In Florida and in other new hotspots, Republican officials seem bent on blocking safety measures until a collapse of public systems forces their hand. That doesn't mean the public should be going along with the rhetoric: If you're in a region currently experiencing high transmission rates or strained hospital systems, wear a mask in public whether you’re vaccinated or not. You do not want to be a patient left waiting in a hallway after your city's intensive care units have all been filled. It's your responsibility to stop that from happening.
Americans who are not currently vaccinated need to get the vaccine now. It’s urgent. Nearly all hospitalized patients are unvaccinated, including rising levels of children who have been exposed to the virus by unvaccinated relatives but are too young to receive the vaccines themselves.
It’s important to understand that we are now back in a pandemic "surge" that is already comparable to the worst of last winter's record infection rates, is not yet peaking, and which may be spreading faster than in past surges due to the kind of new virus mutations that health experts had warned would be inevitable if the world could not quickly tamp down on the newly emerged threat.
At the same time, the Biden White House is said to be taking the major news networks to task in private over what they see as overly alarmist coverage. Specifically, Politico reports the administration is concerned with overly sensationalized coverage of so-called "breakthrough" infections among vaccinated Americans. Those cases remain vanishingly rare, but have been the subject of breathless Shark Week-style reporting that Biden officials fear is further discouraging holdout Americans from getting the vaccines.
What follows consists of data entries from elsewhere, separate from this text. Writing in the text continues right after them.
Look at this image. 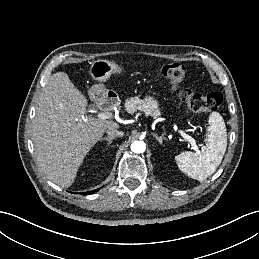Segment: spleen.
<instances>
[{"instance_id": "spleen-1", "label": "spleen", "mask_w": 259, "mask_h": 259, "mask_svg": "<svg viewBox=\"0 0 259 259\" xmlns=\"http://www.w3.org/2000/svg\"><path fill=\"white\" fill-rule=\"evenodd\" d=\"M206 146L198 152H183L175 157L179 169L189 177L203 181L221 164L227 148L225 122L218 112L208 118Z\"/></svg>"}]
</instances>
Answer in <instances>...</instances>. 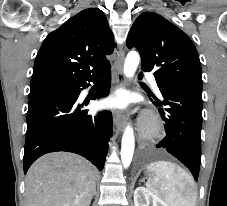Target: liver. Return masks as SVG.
Here are the masks:
<instances>
[{"label":"liver","instance_id":"obj_1","mask_svg":"<svg viewBox=\"0 0 227 206\" xmlns=\"http://www.w3.org/2000/svg\"><path fill=\"white\" fill-rule=\"evenodd\" d=\"M95 188L89 161L72 153H50L28 170L26 206H90Z\"/></svg>","mask_w":227,"mask_h":206}]
</instances>
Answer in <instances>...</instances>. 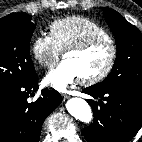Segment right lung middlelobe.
<instances>
[{
  "instance_id": "dd1d6c3e",
  "label": "right lung middle lobe",
  "mask_w": 142,
  "mask_h": 142,
  "mask_svg": "<svg viewBox=\"0 0 142 142\" xmlns=\"http://www.w3.org/2000/svg\"><path fill=\"white\" fill-rule=\"evenodd\" d=\"M34 29L27 14L14 13L0 19V93L37 76L29 46Z\"/></svg>"
}]
</instances>
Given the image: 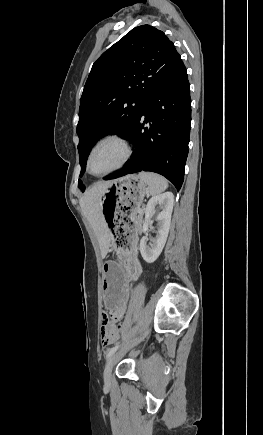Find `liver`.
I'll list each match as a JSON object with an SVG mask.
<instances>
[{
	"label": "liver",
	"instance_id": "liver-1",
	"mask_svg": "<svg viewBox=\"0 0 263 435\" xmlns=\"http://www.w3.org/2000/svg\"><path fill=\"white\" fill-rule=\"evenodd\" d=\"M111 182L112 181H101L94 184L86 190L80 199L81 209L95 233L100 246L102 258H105L108 253L110 235L101 212L99 201L104 190L111 184Z\"/></svg>",
	"mask_w": 263,
	"mask_h": 435
}]
</instances>
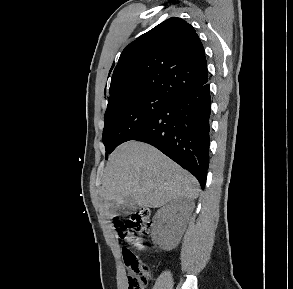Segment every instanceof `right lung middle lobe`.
Masks as SVG:
<instances>
[{"instance_id": "right-lung-middle-lobe-1", "label": "right lung middle lobe", "mask_w": 293, "mask_h": 289, "mask_svg": "<svg viewBox=\"0 0 293 289\" xmlns=\"http://www.w3.org/2000/svg\"><path fill=\"white\" fill-rule=\"evenodd\" d=\"M169 102L170 99L163 95L144 94L128 97L107 106L102 136L106 148V158Z\"/></svg>"}]
</instances>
The truth is both more optimistic and less newsworthy: The delta variant does appear to more readily latch on to the already vaccinated than earlier pandemic variants—but those vaccinated Americans may experience such mild symptoms that they don't even realize they're sick, and are in almost all cases able to stay out of hospital rooms even if the virus does sicken them. The data worrying health experts is instead more narrowly focused on measured viral loads that suggest vaccinated Americans may be able to spread the virus to others even when they aren't sick themselves. That's the reason for new Centers for Disease Control and Prevention recommendations asking even vaccinated Americans to wear masks in public spaces in regions experiencing high rates of pandemic spread. It's not to protect vaccinated Americans—it's to, once again, slow virus transmission from person to unvaccinated person.
So here we are, then: We're back in a new crisis, one that could likely have been prevented had vaccine holdouts and preening partisans not insisted that even the unvaccinated be allowed to return to maskless normal despite the still-spreading, still-mutating virus. The White House is not likely to point fingers at those most responsible for sabotaging pandemic safety (that is, Ron DeSantis), but will be reemphasizing the urgency of getting vaccinated and following other safety measures so as to end the new surge as quickly as possible.
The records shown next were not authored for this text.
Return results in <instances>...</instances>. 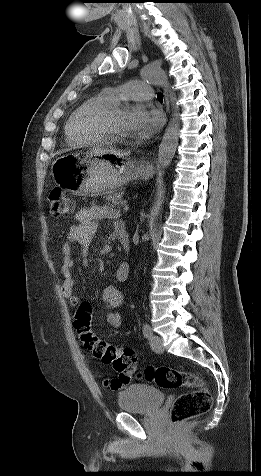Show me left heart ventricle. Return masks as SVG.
Segmentation results:
<instances>
[{
	"label": "left heart ventricle",
	"mask_w": 261,
	"mask_h": 476,
	"mask_svg": "<svg viewBox=\"0 0 261 476\" xmlns=\"http://www.w3.org/2000/svg\"><path fill=\"white\" fill-rule=\"evenodd\" d=\"M128 110L116 113L110 119L111 127L119 134L129 136L130 131L127 123Z\"/></svg>",
	"instance_id": "b2bd125f"
}]
</instances>
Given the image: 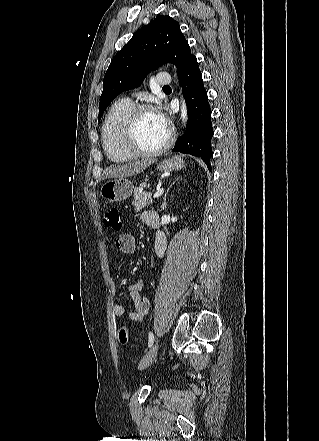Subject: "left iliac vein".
<instances>
[{"mask_svg": "<svg viewBox=\"0 0 319 441\" xmlns=\"http://www.w3.org/2000/svg\"><path fill=\"white\" fill-rule=\"evenodd\" d=\"M159 344L156 342L150 350L146 353V355L141 359L138 368L140 370L147 368L150 366L155 360L158 353Z\"/></svg>", "mask_w": 319, "mask_h": 441, "instance_id": "4c4485c4", "label": "left iliac vein"}]
</instances>
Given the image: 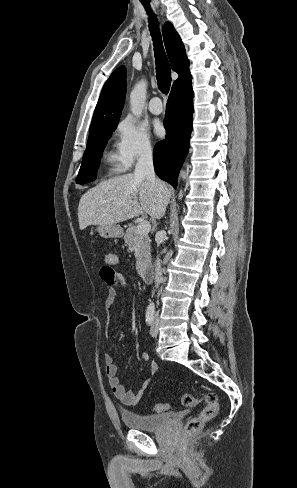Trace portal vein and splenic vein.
<instances>
[{"label":"portal vein and splenic vein","instance_id":"18ae733b","mask_svg":"<svg viewBox=\"0 0 297 488\" xmlns=\"http://www.w3.org/2000/svg\"><path fill=\"white\" fill-rule=\"evenodd\" d=\"M150 229L151 225L148 221H141L136 227V232L138 234H147Z\"/></svg>","mask_w":297,"mask_h":488}]
</instances>
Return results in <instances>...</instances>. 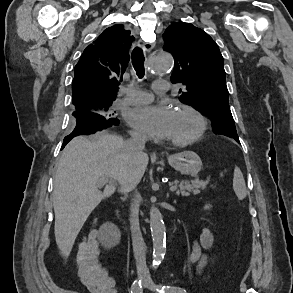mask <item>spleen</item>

They won't have much help with that. Only days after House Republicans and their staffers made a public show of traipsing through the Senate’s half of the Capitol to protest House-side mask requirements, Republican Sen. Lindsey Graham announced that he himself was quarantining with a "mild" breakthrough infection. Graham was on a houseboat party with other senators over the weekend, largely guaranteeing further virus spread.
The insistence on pretending the pandemic is over even as infection rates break new records is not coming only from ill-informed members of the general public. The same demands, along with the new delta variant, are floating through the halls of the U.S. Capitol.